The Pilgrimage Run: A Run with A Focus on Giving Thanks


The chalkboard of gratitude at the finish line

Joe Green, Staff Writer

 The Pilgrimage Run is a Thanksgiving tradition that the Erie community wakes up early to participate in every year. The course travels through Erie’s streets and paths. It includes three runs; the 2 mile, the 4 mile, and the Kids Run. The run is for serious runners, joggers, walkers, and even strollers. 


We like to keep it focused on the purpose ‘giving thanks’, having a ton of fun, making the run a great experience, and less about competition,” the race website says. 


Joey Greene, one of several Erie cross country athletes who were running the race on Thanksgiving morning, says, “There were so many people there that were a part of it even if they were just walking and talking with a friend.” 


The Pilgrimage Run is different from most runs because it gives away the “Hardship Gift.” The Run website says, “Proceeds from each year are given to a nominated family or person in the community who is facing hardship.” About 20 different nominations for the gift this year were received. In the end, the gift was given to Kamden Jones, a 5-year-old suffering from medulloblastoma: a brain tumor that affects his spine. He will be receiving $1,000 along with any extra donations received. 
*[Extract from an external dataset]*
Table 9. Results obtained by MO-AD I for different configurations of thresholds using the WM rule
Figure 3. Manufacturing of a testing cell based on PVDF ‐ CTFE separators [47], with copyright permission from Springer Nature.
The money will go towards expensive health care costs that, “…are astronomical, even with insurance,” says the Pilgrimage Run website. The money can also help with gas and other basic expenses so that it is easier for the family to have enough money to care for Jones.    


The run had a theme of charity, friends, family, and being grateful. A chalkboard at the finish line was a place where people could show what they were grateful for. 


There is no award for winning the 4 Mile run to keep a focus less on winning and more on the togetherness theme of the run. Greene says, “[In] some of the other races that I’ve run you can tell that the people are just there to win it, or do really well, which is fine. But this race was just fun, and people were just there to have fun.” He also says, “Seeing the people there and the happiness was definitely a good start to Thanksgiving for me.”